The TB survivors, who received certificates for their perseverance in sticking to the six-month-long treatment regime, were hailed as role models for others still battling the disease.
The TB survivors spoke about how they had each been diagnosed as well as the challenges they’d faced overcoming the disease.
Health MEC Dr Nomafrench Mbombo was meant to give a speech at the event, but the patients arrived an hour late and she had to leave for another engagement.
In a statement released later, she said Khayelitsha had seen a steady drop in TB cases: from 4 764 in 2014 to 4 071 in 2015 and 4 023 in 2016. Then last year the drop had been even more noticeable with only 3873 cases recorded.
Dr Mbombo said the decline showed TB could be beaten if people took their medication.
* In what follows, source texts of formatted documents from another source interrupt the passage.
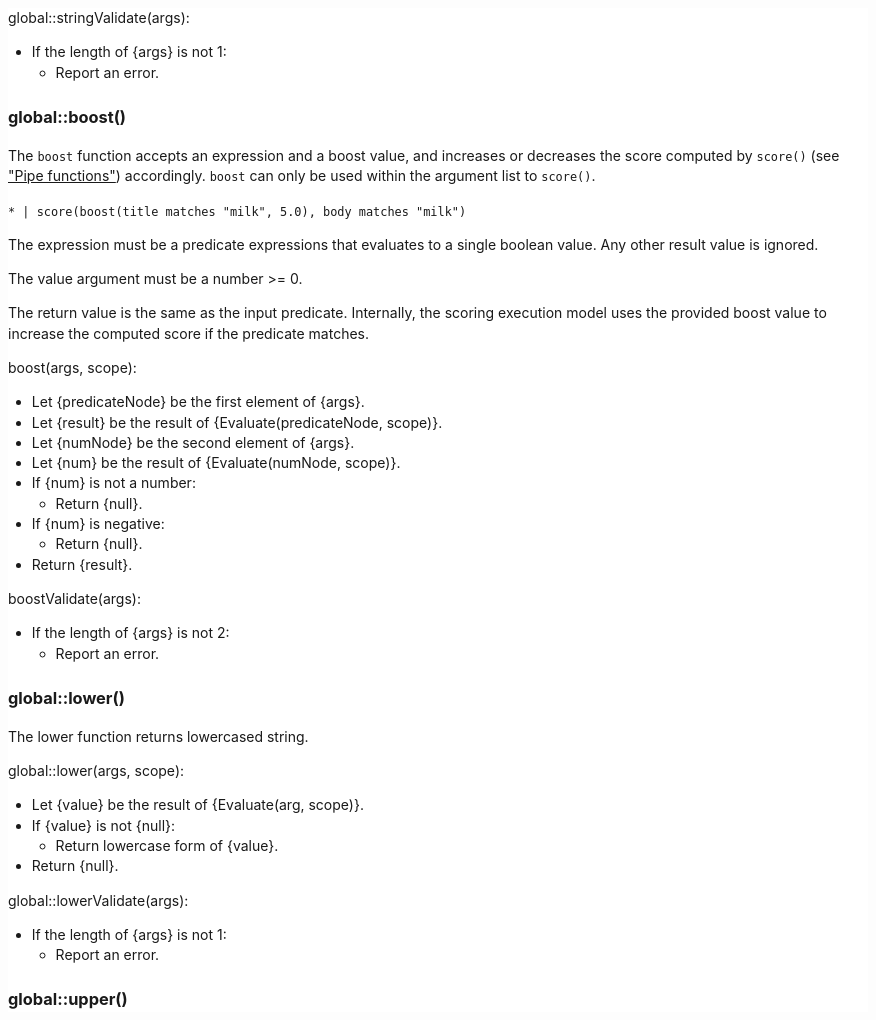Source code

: global::stringValidate(args):

- If the length of {args} is not 1:
  - Report an error.

### global::boost()

The `boost` function accepts an expression and a boost value, and increases or decreases the score computed by `score()` (see ["Pipe functions"](#sec-Pipe-functions)) accordingly. `boost` can only be used within the argument list to `score()`.

```groq
* | score(boost(title matches "milk", 5.0), body matches "milk")
```

The expression must be a predicate expressions that evaluates to a single boolean value. Any other result value is ignored.

The value argument must be a number >= 0.

The return value is the same as the input predicate. Internally, the scoring execution model uses the provided boost value to increase the computed score if the predicate matches.

boost(args, scope):

- Let {predicateNode} be the first element of {args}.
- Let {result} be the result of {Evaluate(predicateNode, scope)}.
- Let {numNode} be the second element of {args}.
- Let {num} be the result of {Evaluate(numNode, scope)}.
- If {num} is not a number:
  - Return {null}.
- If {num} is negative:
  - Return {null}.
- Return {result}.

boostValidate(args):

- If the length of {args} is not 2:
  - Report an error.

### global::lower()

The lower function returns lowercased string.

global::lower(args, scope):

- Let {value} be the result of {Evaluate(arg, scope)}.
- If {value} is not {null}:
  - Return lowercase form of {value}.
- Return {null}.

global::lowerValidate(args):

- If the length of {args} is not 1:
  - Report an error.

### global::upper()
She said the Western Cape had 38 680 patients on TB treatment and 1586 of them had drug-resistant TB.
Patients defaulting on treatment remained one of the biggest hurdles in defeating TB, she said. She urged people to go for free TB testing so that the disease could be treated early.
More than 4 million people had attended clinics and hospitals in the Western Cape to be screened for TB in 2017 alone.
“TB is curable. We want our people to stay on their treatment. We want to intensify the fight against TB,” she said.
TB survivor Phumla Appie was diagnosed with TB in 2014. The 51 year-old mother of four said it had not been easy to take the treatment, and at times she had wanted to default on her treatment.
Ms Appie lost a lot of weight and her appetite during the first treatment phase.
She said she could have given up easily, but her children had urged to keep on taking the medication.
James Kruger, the provincial health department’s director of HIV/Aids and TB, James Kruger, said they put more than 3000 people on the TB treatment annually and 90 percent of them were cured.
He said TB was curable if patients stuck to their treatment. The disease could become more resistant if people skipped treatment.
He said one of the main reasons patients defaulted on their TB treatment was the stigma associated with the disease, but TB did not discriminate: anyone could get it.